[Opening Data shown section]
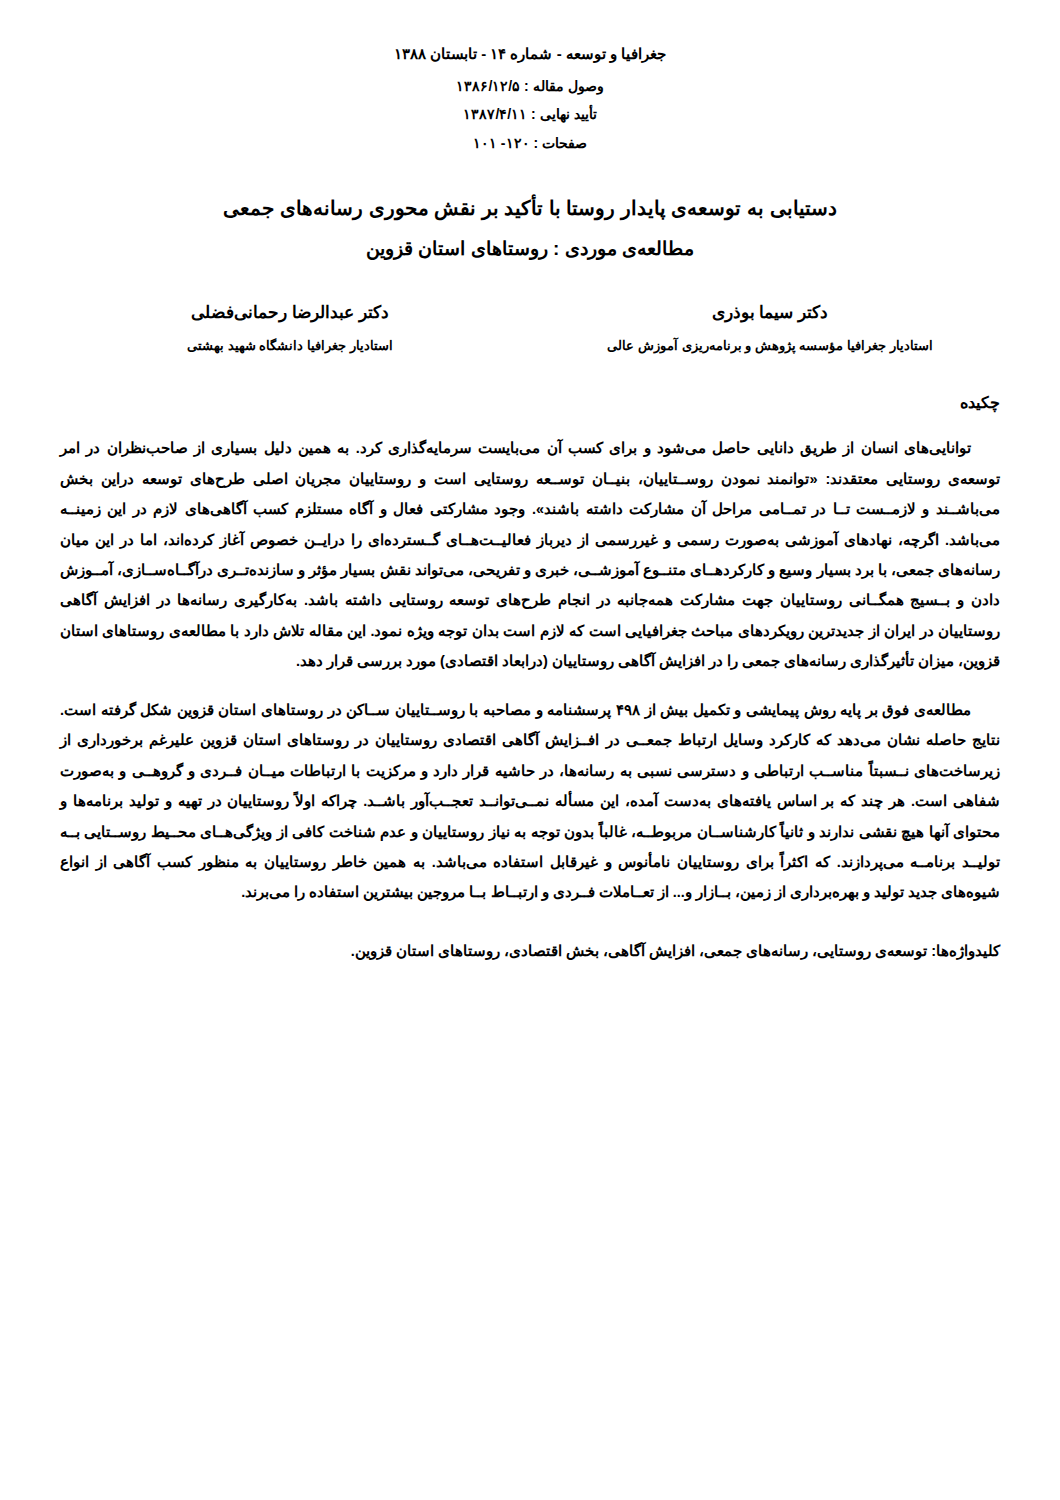جغرافیا و توسعه - شماره ۱۴ - تابستان ۱۳۸۸
وصول مقاله : ۱۳۸۶/۱۲/۵
تأیید نهایی : ۱۳۸۷/۴/۱۱
صفحات : ۱۲۰- ۱۰۱
دستیابی به توسعه‌ی پایدار روستا با تأکید بر نقش محوری رسانه‌های جمعی
مطالعه‌ی موردی : روستاهای استان قزوین
دکتر سیما بوذری
استادیار جغرافیا مؤسسه پژوهش و برنامه‌ریزی آموزش عالی
دکتر عبدالرضا رحمانی‌فضلی
استادیار جغرافیا دانشگاه شهید بهشتی
چکیده
توانایی‌های انسان از طریق دانایی حاصل می‌شود و برای کسب آن می‌بایست سرمایه‌گذاری کرد. به همین دلیل بسیاری از صاحب‌نظران در امر توسعه‌ی روستایی معتقدند: «توانمند نمودن روســتاییان، بنیــان توســعه روستایی است و روستاییان مجریان اصلی طرح‌های توسعه دراین بخش می‌باشــند و لازمــست تــا در تمــامی مراحل آن مشارکت داشته باشند». وجود مشارکتی فعال و آگاه مستلزم کسب آگاهی‌های لازم در این زمینــه می‌باشد. اگرچه، نهادهای آموزشی به‌صورت رسمی و غیررسمی از دیرباز فعالیــت‌هــای گــسترده‌ای را درایــن خصوص آغاز کرده‌اند، اما در این میان رسانه‌های جمعی، با برد بسیار وسیع و کارکردهــای متنــوع آموزشــی، خبری و تفریحی، می‌تواند نقش بسیار مؤثر و سازنده‌تــری درآگــاه‌ســازی، آمــوزش دادن و بــسیج همگــانی روستاییان جهت مشارکت همه‌جانبه در انجام طرح‌های توسعه روستایی داشته باشد. به‌کارگیری رسانه‌ها در افزایش آگاهی روستاییان در ایران از جدیدترین رویکردهای مباحث جغرافیایی است که لازم است بدان توجه ویژه نمود. این مقاله تلاش دارد با مطالعه‌ی روستاهای استان قزوین، میزان تأثیرگذاری رسانه‌های جمعی را در افزایش آگاهی روستاییان (درابعاد اقتصادی) مورد بررسی قرار دهد.
مطالعه‌ی فوق بر پایه روش پیمایشی و تکمیل بیش از ۴۹۸ پرسشنامه و مصاحبه با روســتاییان ســاکن در روستاهای استان قزوین شکل گرفته است. نتایج حاصله نشان می‌دهد که کارکرد وسایل ارتباط جمعــی در افــزایش آگاهی اقتصادی روستاییان در روستاهای استان قزوین علیرغم برخورداری از زیرساخت‌های نــسبتاً مناســب ارتباطی و دسترسی نسبی به رسانه‌ها، در حاشیه قرار دارد و مرکزیت با ارتباطات میــان فــردی و گروهــی و به‌صورت شفاهی است. هر چند که بر اساس یافته‌های به‌دست آمده، این مسأله نمــی‌توانــد تعجــب‌آور باشــد. چراکه اولاً روستاییان در تهیه و تولید برنامه‌ها و محتوای آنها هیچ نقشی ندارند و ثانیاً کارشناســان مربوطــه، غالباً بدون توجه به نیاز روستاییان و عدم شناخت کافی از ویژگی‌هــای محــیط روســتایی بــه تولیــد برنامــه می‌پردازند. که اکثراً برای روستاییان نامأنوس و غیرقابل استفاده می‌باشد. به همین خاطر روستاییان به منظور کسب آگاهی از انواع شیوه‌های جدید تولید و بهره‌برداری از زمین، بــازار و... از تعــاملات فــردی و ارتبــاط بــا مروجین بیشترین استفاده را می‌برند.
کلیدواژه‌ها: توسعه‌ی روستایی، رسانه‌های جمعی، افزایش آگاهی، بخش اقتصادی، روستاهای استان قزوین.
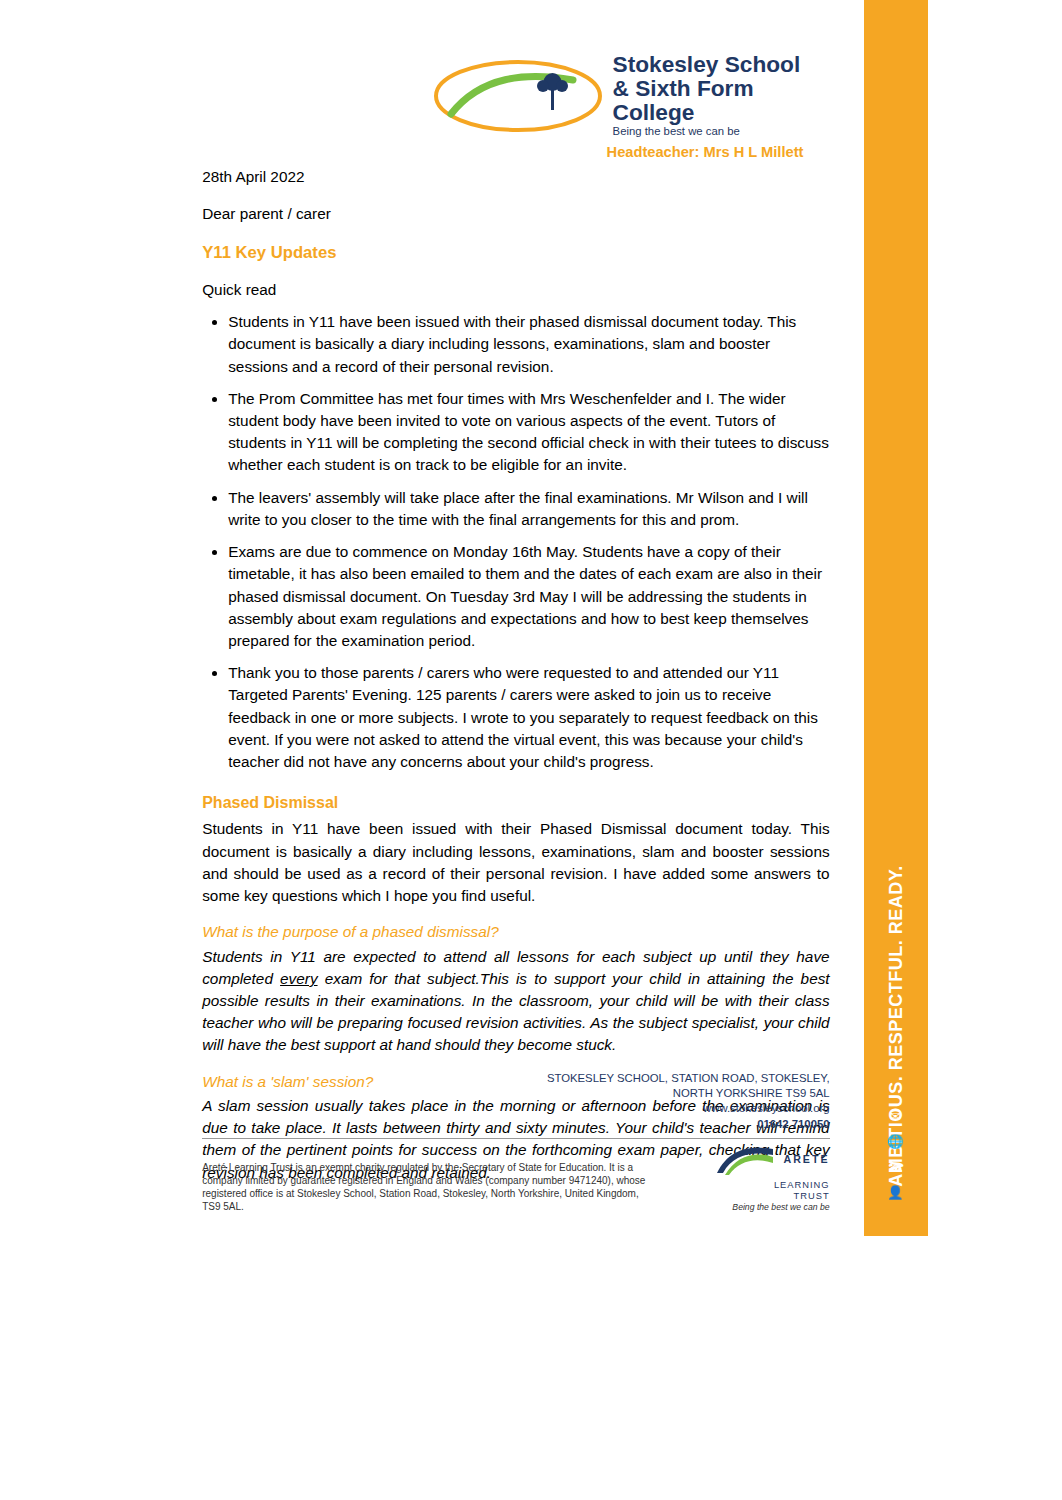AMBITIOUS. RESPECTFUL. READY.
✉ 🌐 ☎ 👤
Stokesley School
& Sixth Form College
Being the best we can be
Headteacher: Mrs H L Millett
28th April 2022
Dear parent / carer
Y11 Key Updates
Quick read
Students in Y11 have been issued with their phased dismissal document today. This document is basically a diary including lessons, examinations, slam and booster sessions and a record of their personal revision.
The Prom Committee has met four times with Mrs Weschenfelder and I. The wider student body have been invited to vote on various aspects of the event. Tutors of students in Y11 will be completing the second official check in with their tutees to discuss whether each student is on track to be eligible for an invite.
The leavers' assembly will take place after the final examinations. Mr Wilson and I will write to you closer to the time with the final arrangements for this and prom.
Exams are due to commence on Monday 16th May. Students have a copy of their timetable, it has also been emailed to them and the dates of each exam are also in their phased dismissal document. On Tuesday 3rd May I will be addressing the students in assembly about exam regulations and expectations and how to best keep themselves prepared for the examination period.
Thank you to those parents / carers who were requested to and attended our Y11 Targeted Parents' Evening. 125 parents / carers were asked to join us to receive feedback in one or more subjects. I wrote to you separately to request feedback on this event. If you were not asked to attend the virtual event, this was because your child's teacher did not have any concerns about your child's progress.
Phased Dismissal
Students in Y11 have been issued with their Phased Dismissal document today. This document is basically a diary including lessons, examinations, slam and booster sessions and should be used as a record of their personal revision. I have added some answers to some key questions which I hope you find useful.
What is the purpose of a phased dismissal?
Students in Y11 are expected to attend all lessons for each subject up until they have completed every exam for that subject.This is to support your child in attaining the best possible results in their examinations. In the classroom, your child will be with their class teacher who will be preparing focused revision activities. As the subject specialist, your child will have the best support at hand should they become stuck.
What is a 'slam' session?
A slam session usually takes place in the morning or afternoon before the examination is due to take place. It lasts between thirty and sixty minutes. Your child's teacher will remind them of the pertinent points for success on the forthcoming exam paper, checking that key revision has been completed and retained.
STOKESLEY SCHOOL, STATION ROAD, STOKESLEY,
NORTH YORKSHIRE TS9 5AL
www.stokesleyschool.org
01642 710050
Areté Learning Trust is an exempt charity regulated by the Secretary of State for Education. It is a company limited by guarantee registered in England and Wales (company number 9471240), whose registered office is at Stokesley School, Station Road, Stokesley, North Yorkshire, United Kingdom, TS9 5AL.
ARETÉ
LEARNING
TRUST
Being the best we can be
[Closing Data shown section]
About this task → Only the text is to be copied: please reproduce the records exactly and drop the pictures.

Exercise answer →
جغرافیا و توسعه - شماره ۱۴ - تابستان ۱۳۸۸
وصول مقاله : ۱۳۸۶/۱۲/۵
تأیید نهایی : ۱۳۸۷/۴/۱۱
صفحات : ۱۲۰- ۱۰۱
دستیابی به توسعه‌ی پایدار روستا با تأکید بر نقش محوری رسانه‌های جمعی
مطالعه‌ی موردی : روستاهای استان قزوین
دکتر سیما بوذری
استادیار جغرافیا مؤسسه پژوهش و برنامه‌ریزی آموزش عالی
دکتر عبدالرضا رحمانی‌فضلی
استادیار جغرافیا دانشگاه شهید بهشتی
چکیده
توانایی‌های انسان از طریق دانایی حاصل می‌شود و برای کسب آن می‌بایست سرمایه‌گذاری کرد. به همین دلیل بسیاری از صاحب‌نظران در امر توسعه‌ی روستایی معتقدند: «توانمند نمودن روســتاییان، بنیــان توســعه روستایی است و روستاییان مجریان اصلی طرح‌های توسعه دراین بخش می‌باشــند و لازمــست تــا در تمــامی مراحل آن مشارکت داشته باشند». وجود مشارکتی فعال و آگاه مستلزم کسب آگاهی‌های لازم در این زمینــه می‌باشد. اگرچه، نهادهای آموزشی به‌صورت رسمی و غیررسمی از دیرباز فعالیــت‌هــای گــسترده‌ای را درایــن خصوص آغاز کرده‌اند، اما در این میان رسانه‌های جمعی، با برد بسیار وسیع و کارکردهــای متنــوع آموزشــی، خبری و تفریحی، می‌تواند نقش بسیار مؤثر و سازنده‌تــری درآگــاه‌ســازی، آمــوزش دادن و بــسیج همگــانی روستاییان جهت مشارکت همه‌جانبه در انجام طرح‌های توسعه روستایی داشته باشد. به‌کارگیری رسانه‌ها در افزایش آگاهی روستاییان در ایران از جدیدترین رویکردهای مباحث جغرافیایی است که لازم است بدان توجه ویژه نمود. این مقاله تلاش دارد با مطالعه‌ی روستاهای استان قزوین، میزان تأثیرگذاری رسانه‌های جمعی را در افزایش آگاهی روستاییان (درابعاد اقتصادی) مورد بررسی قرار دهد.
مطالعه‌ی فوق بر پایه روش پیمایشی و تکمیل بیش از ۴۹۸ پرسشنامه و مصاحبه با روســتاییان ســاکن در روستاهای استان قزوین شکل گرفته است. نتایج حاصله نشان می‌دهد که کارکرد وسایل ارتباط جمعــی در افــزایش آگاهی اقتصادی روستاییان در روستاهای استان قزوین علیرغم برخورداری از زیرساخت‌های نــسبتاً مناســب ارتباطی و دسترسی نسبی به رسانه‌ها، در حاشیه قرار دارد و مرکزیت با ارتباطات میــان فــردی و گروهــی و به‌صورت شفاهی است. هر چند که بر اساس یافته‌های به‌دست آمده، این مسأله نمــی‌توانــد تعجــب‌آور باشــد. چراکه اولاً روستاییان در تهیه و تولید برنامه‌ها و محتوای آنها هیچ نقشی ندارند و ثانیاً کارشناســان مربوطــه، غالباً بدون توجه به نیاز روستاییان و عدم شناخت کافی از ویژگی‌هــای محــیط روســتایی بــه تولیــد برنامــه می‌پردازند. که اکثراً برای روستاییان نامأنوس و غیرقابل استفاده می‌باشد. به همین خاطر روستاییان به منظور کسب آگاهی از انواع شیوه‌های جدید تولید و بهره‌برداری از زمین، بــازار و... از تعــاملات فــردی و ارتبــاط بــا مروجین بیشترین استفاده را می‌برند.
کلیدواژه‌ها: توسعه‌ی روستایی، رسانه‌های جمعی، افزایش آگاهی، بخش اقتصادی، روستاهای استان قزوین.
AMBITIOUS. RESPECTFUL. READY.
✉ 🌐 ☎ 👤
Stokesley School
& Sixth Form College
Being the best we can be
Headteacher: Mrs H L Millett
28th April 2022
Dear parent / carer
Y11 Key Updates
Quick read
Students in Y11 have been issued with their phased dismissal document today. This document is basically a diary including lessons, examinations, slam and booster sessions and a record of their personal revision.
The Prom Committee has met four times with Mrs Weschenfelder and I. The wider student body have been invited to vote on various aspects of the event. Tutors of students in Y11 will be completing the second official check in with their tutees to discuss whether each student is on track to be eligible for an invite.
The leavers' assembly will take place after the final examinations. Mr Wilson and I will write to you closer to the time with the final arrangements for this and prom.
Exams are due to commence on Monday 16th May. Students have a copy of their timetable, it has also been emailed to them and the dates of each exam are also in their phased dismissal document. On Tuesday 3rd May I will be addressing the students in assembly about exam regulations and expectations and how to best keep themselves prepared for the examination period.
Thank you to those parents / carers who were requested to and attended our Y11 Targeted Parents' Evening. 125 parents / carers were asked to join us to receive feedback in one or more subjects. I wrote to you separately to request feedback on this event. If you were not asked to attend the virtual event, this was because your child's teacher did not have any concerns about your child's progress.
Phased Dismissal
Students in Y11 have been issued with their Phased Dismissal document today. This document is basically a diary including lessons, examinations, slam and booster sessions and should be used as a record of their personal revision. I have added some answers to some key questions which I hope you find useful.
What is the purpose of a phased dismissal?
Students in Y11 are expected to attend all lessons for each subject up until they have completed every exam for that subject.This is to support your child in attaining the best possible results in their examinations. In the classroom, your child will be with their class teacher who will be preparing focused revision activities. As the subject specialist, your child will have the best support at hand should they become stuck.
What is a 'slam' session?
A slam session usually takes place in the morning or afternoon before the examination is due to take place. It lasts between thirty and sixty minutes. Your child's teacher will remind them of the pertinent points for success on the forthcoming exam paper, checking that key revision has been completed and retained.
STOKESLEY SCHOOL, STATION ROAD, STOKESLEY,
NORTH YORKSHIRE TS9 5AL
www.stokesleyschool.org
01642 710050
Areté Learning Trust is an exempt charity regulated by the Secretary of State for Education. It is a company limited by guarantee registered in England and Wales (company number 9471240), whose registered office is at Stokesley School, Station Road, Stokesley, North Yorkshire, United Kingdom, TS9 5AL.
ARETÉ
LEARNING
TRUST
Being the best we can be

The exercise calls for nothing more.